Isomorphies appear across our conceptual systems. One sees patterns like this—
subjective, intersubjective, objective;
existential, political, physical;
literature, history, science;
—and one wonders if these are different ways of saying the same thing?
Are the dichotomies “Apollonian/Dionysian” and “classical/romantic” two ways to speak of the same thing?
Can there be false isomorphies, as in the “seven deadly sins” of aging, which deliberately evokes the Christian religious system though this is completely irrelevant to aging?
Is isomorphic the same as consilient? The “standard model” in physics would hope and expect to be the foundation of all the disciplines, all consilient with its fundamental findings. Thus physics, chemistry, biology, anthropology, sociology, history, the arts all interpenetrate each other and cohere if considered as a single convergent study. The physical studies scaffold our understanding of the life sciences, which scaffold our understanding of the human sciences, which scaffold the humanities, which scaffold the arts: and here we stand. What then is the totality? What do we call it? Can there be a study of the totality? Do history, philosophy, cosmology, science, and literature each claim to constitute the totality, an unexpandable horizon beyond which we cannot think? Could a strong discipline be defined as one that has a vision of totality and claims to encompass all the rest? And are they all wrong to do so?
Is the totality simply praxis, meaning what we do with ourselves and our world? Is there no such thing as totality, but only convergence? Convergence of all our fields of thought into human actions?
At the time of our study, these issues were very confused, and different disciplines took differing attitudes. Some fields focused on strictly human problems. This limited focus was deliberate, a statement about meaning that said that human life should be the subject of study for human beings until we reach a point where we are all well enough we can afford to think about other things.

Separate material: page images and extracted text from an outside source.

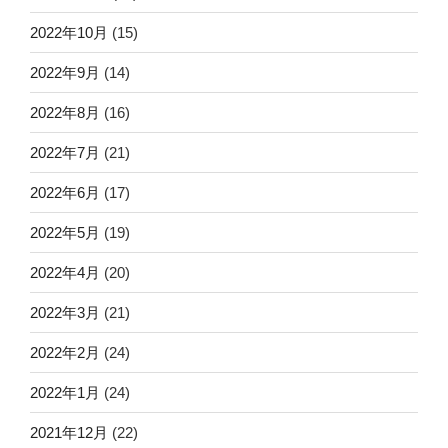
2022年10月
(15)
2022年9月
(14)
2022年8月
(16)
2022年7月
(21)
2022年6月
(17)
2022年5月
(19)
2022年4月
(20)
2022年3月
(21)
2022年2月
(24)
2022年1月
(24)
2021年12月
(22)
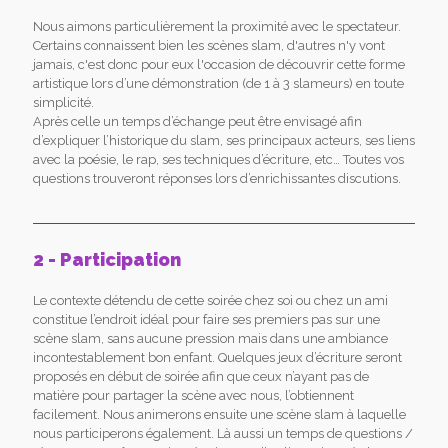
Nous aimons particulièrement la proximité avec le spectateur.
Certains connaissent bien les scènes slam, d'autres n'y vont
jamais, c'est donc pour eux l'occasion de découvrir cette forme
artistique lors d’une démonstration (de 1 à 3 slameurs) en toute
simplicité.
Après celle un temps d’échange peut être envisagé afin
d’expliquer l’historique du slam, ses principaux acteurs, ses liens
avec la poésie, le rap, ses techniques d’écriture, etc… Toutes vos
questions trouveront réponses lors d’enrichissantes discutions.
2 - Participation
Le contexte détendu de cette soirée chez soi ou chez un ami
constitue l’endroit idéal pour faire ses premiers pas sur une
scène slam, sans aucune pression mais dans une ambiance
incontestablement bon enfant. Quelques jeux d’écriture seront
proposés en début de soirée afin que ceux n’ayant pas de
matière pour partager la scène avec nous, l’obtiennent
facilement. Nous animerons ensuite une scène slam à laquelle
nous participerons également. Là aussi un temps de questions /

Some in physics and other disciplines replied to this idea by asserting that many extrahuman realms have decisive effects on the achievement of human justice, so the strongest humanism would arise from a focus including physics, biology, and cosmology, also consciousness science. Justice would be considered as partly a consciousness state, and partly a particular physical or ecological state among symbiotic organisms.
Those holding the anthropocentric view argued that if focusing on the extrahuman realm could have helped to achieve justice among humans, it would have already. Because humans had been extremely powerful for centuries, and yet justice had not arrived.

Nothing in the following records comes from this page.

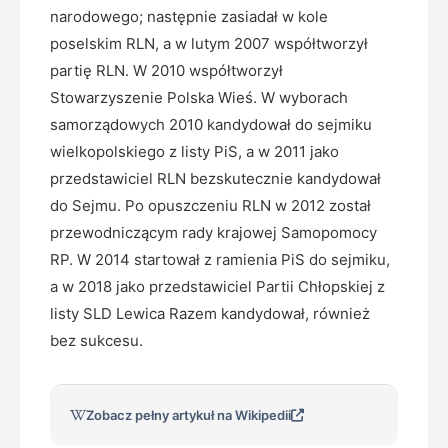
narodowego; następnie zasiadał w kole
poselskim RLN, a w lutym 2007 współtworzył
partię RLN. W 2010 współtworzył
Stowarzyszenie Polska Wieś. W wyborach
samorządowych 2010 kandydował do sejmiku
wielkopolskiego z listy PiS, a w 2011 jako
przedstawiciel RLN bezskutecznie kandydował
do Sejmu. Po opuszczeniu RLN w 2012 został
przewodniczącym rady krajowej Samopomocy
RP. W 2014 startował z ramienia PiS do sejmiku,
a w 2018 jako przedstawiciel Partii Chłopskiej z
listy SLD Lewica Razem kandydował, również
bez sukcesu.
Zobacz pełny artykuł na Wikipedii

Physics advocates riposted with the assertion that this failure had happened only because the larger physical reality was still being excluded from the project of justice.

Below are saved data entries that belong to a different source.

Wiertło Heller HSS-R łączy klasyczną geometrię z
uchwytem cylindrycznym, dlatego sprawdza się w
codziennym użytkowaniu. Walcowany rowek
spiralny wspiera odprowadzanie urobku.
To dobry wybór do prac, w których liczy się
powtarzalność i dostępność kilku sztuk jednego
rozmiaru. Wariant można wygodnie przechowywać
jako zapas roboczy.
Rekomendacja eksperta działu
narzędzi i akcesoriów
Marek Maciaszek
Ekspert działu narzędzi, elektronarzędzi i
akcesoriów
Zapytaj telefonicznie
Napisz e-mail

These mirror arguments rebounded back and forth for a long time, not just in the Dithering but all the way into the Balkanization and the fateful year 2312. And so humanity hung suspended in the face of its unenacted project. They knew but they didn’t act. The reader may scoff at them; but it takes courage to act, and perseverance too. Indeed if the reader’s own time is still imperfect, though it be ever so long after the time described here, the author would not be surprised to hear it.